CVE-2026-10814
Weak Hash Usage in Milvus up to 2.6.13
Publication date: 2026-06-04
Last updated on: 2026-06-04
Assigner: VulDB
Description
Description
CVSS Scores
EPSS Scores
| Probability: | |
| Percentile: |
Meta Information
Affected Vendors & Products
| Vendor | Product | Version / Range |
|---|---|---|
| milvus-io | milvus | to 2.6.13 (inc) |
Helpful Resources
Exploitability
| CWE ID | Description |
|---|---|
| CWE-328 | The product uses an algorithm that produces a digest (output value) that does not meet security expectations for a hash function that allows an adversary to reasonably determine the original input (preimage attack), find another input that can produce the same hash (2nd preimage attack), or find multiple inputs that evaluate to the same hash (birthday attack). |
| CWE-327 | The product uses a broken or risky cryptographic algorithm or protocol. |
Attack-Flow Graph
AI Powered Q&A
Can you explain this vulnerability to me?
CVE-2026-10814 is a security vulnerability in Milvus's Role-Based Access Control (RBAC) system involving the grantee ID hash handler. The vulnerability arises because the grantee ID, which binds privileges to roles, is generated using a truncated MD5 hash (64-bit) instead of the full 128-bit hash. This truncation weakens the collision resistance of the identifier, making it possible for attackers to exploit hash collisions to forge privilege bindings between different roles.
By manipulating the grantee ID values stored in etcd metadata locally, an attacker can cause a victim role to inherit the privileges of another role, effectively bypassing RBAC restrictions. This can allow unauthorized actions such as inserting data into collections that the victim role should not have access to. The root cause is the use of a non-cryptographically secure truncated hash for a security-sensitive identifier, violating best practices for session and privilege management.
How can this vulnerability impact me? :
This vulnerability can lead to unauthorized privilege escalation within the Milvus system. An attacker with local access can exploit hash collisions in the truncated grantee ID to forge privilege bindings, causing a victim role to inherit permissions from another role.

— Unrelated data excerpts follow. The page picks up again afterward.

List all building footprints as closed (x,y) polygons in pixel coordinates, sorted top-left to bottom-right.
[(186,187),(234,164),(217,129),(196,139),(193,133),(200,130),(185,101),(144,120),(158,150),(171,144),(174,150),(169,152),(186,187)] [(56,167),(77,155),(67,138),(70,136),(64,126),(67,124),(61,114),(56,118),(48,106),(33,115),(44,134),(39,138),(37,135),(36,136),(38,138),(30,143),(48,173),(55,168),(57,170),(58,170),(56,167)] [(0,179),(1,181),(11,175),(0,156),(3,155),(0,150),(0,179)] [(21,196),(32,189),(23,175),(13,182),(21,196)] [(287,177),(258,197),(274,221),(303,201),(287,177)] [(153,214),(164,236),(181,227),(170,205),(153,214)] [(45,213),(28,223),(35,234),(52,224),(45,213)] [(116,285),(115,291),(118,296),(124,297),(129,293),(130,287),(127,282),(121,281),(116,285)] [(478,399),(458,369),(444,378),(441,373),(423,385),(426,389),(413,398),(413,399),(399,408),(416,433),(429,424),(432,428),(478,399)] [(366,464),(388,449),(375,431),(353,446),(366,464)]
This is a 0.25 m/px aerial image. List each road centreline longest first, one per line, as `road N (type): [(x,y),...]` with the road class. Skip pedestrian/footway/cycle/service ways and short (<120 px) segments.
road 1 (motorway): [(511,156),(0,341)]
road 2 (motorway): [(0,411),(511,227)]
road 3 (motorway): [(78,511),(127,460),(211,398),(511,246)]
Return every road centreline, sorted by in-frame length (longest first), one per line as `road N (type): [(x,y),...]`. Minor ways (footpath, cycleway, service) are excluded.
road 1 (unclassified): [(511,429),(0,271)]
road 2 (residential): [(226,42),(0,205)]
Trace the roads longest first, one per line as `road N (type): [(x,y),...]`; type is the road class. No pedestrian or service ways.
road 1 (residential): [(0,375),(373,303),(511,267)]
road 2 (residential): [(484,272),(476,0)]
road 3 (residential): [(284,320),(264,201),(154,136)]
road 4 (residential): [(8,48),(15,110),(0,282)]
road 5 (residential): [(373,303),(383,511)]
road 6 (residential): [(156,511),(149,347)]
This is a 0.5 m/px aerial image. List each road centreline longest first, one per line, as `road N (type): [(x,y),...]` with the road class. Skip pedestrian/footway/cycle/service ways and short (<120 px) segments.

- Unauthorized access to data collections that should be restricted.
- Bypassing Role-Based Access Control (RBAC) restrictions.
- Potential insertion or modification of data by unauthorized users.

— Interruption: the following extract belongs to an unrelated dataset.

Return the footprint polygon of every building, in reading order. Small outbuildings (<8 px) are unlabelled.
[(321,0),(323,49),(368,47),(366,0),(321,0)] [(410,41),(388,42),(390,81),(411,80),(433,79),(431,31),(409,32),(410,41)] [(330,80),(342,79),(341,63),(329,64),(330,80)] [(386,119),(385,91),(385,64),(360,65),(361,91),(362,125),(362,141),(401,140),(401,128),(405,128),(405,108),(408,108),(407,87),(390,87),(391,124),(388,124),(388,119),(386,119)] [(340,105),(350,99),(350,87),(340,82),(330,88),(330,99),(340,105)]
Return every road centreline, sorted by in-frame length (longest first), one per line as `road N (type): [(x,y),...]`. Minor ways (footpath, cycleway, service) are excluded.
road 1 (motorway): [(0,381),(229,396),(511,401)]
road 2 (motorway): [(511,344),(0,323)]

Overall, this can compromise the integrity and confidentiality of data managed by Milvus.
How can this vulnerability be detected on my network or system? Can you suggest some commands?
This vulnerability involves manipulation of the grantee-id values in Milvus's etcd metadata, which is used for Role-Based Access Control (RBAC). Detection would require inspecting the grantee-id hashes stored in etcd to identify if truncated MD5 hashes (64-bit) are being used instead of full-length 128-bit hashes.
Since the attack needs to be performed locally and involves privilege forgery by exploiting hash collisions, detection might involve checking for unusual privilege escalations or unauthorized access to collections.
No explicit detection commands are provided in the resources. However, administrators can examine the etcd metadata related to RBAC grantee IDs and verify if the grantee IDs are using the legacy truncated 16-hex format instead of the full 32-hex MD5 digest.
What immediate steps should I take to mitigate this vulnerability?
The recommended immediate mitigation is to apply the patch identified by commit 3d932f1c3e065351c4440c27abe1e6479752544d, which fixes the vulnerability by switching from truncated 64-bit MD5 hashes to full-length 128-bit MD5 hashes for grantee IDs.
This patch includes hardened legacy grantee ID ownership checks, lazy migration of legacy IDs to full-length IDs, fail-closed behavior for shared legacy IDs, and removal of stale legacy metadata to prevent privilege escalation.
Since the attack complexity is high and exploitability is difficult, applying the patch promptly and restarting the Milvus service to ensure the new grantee ID format is enforced will mitigate the risk.
How does this vulnerability affect compliance with common standards and regulations (like GDPR, HIPAA)?:
The vulnerability in Milvus's RBAC system involves the use of a truncated MD5 hash for grantee IDs, which weakens the collision resistance of privilege bindings. This weakness can allow attackers to forge privilege bindings and gain unauthorized access to data.
Such unauthorized access and privilege escalation can lead to violations of data protection principles required by standards and regulations like GDPR and HIPAA, which mandate strict access controls and protection of sensitive data.
Because the vulnerability undermines the integrity of access control mechanisms, it poses a risk to compliance with these regulations by potentially allowing unauthorized data access or modification.
Applying the patch that replaces the truncated hash with a full-length cryptographically secure hash is necessary to restore proper access control and help maintain compliance with these standards.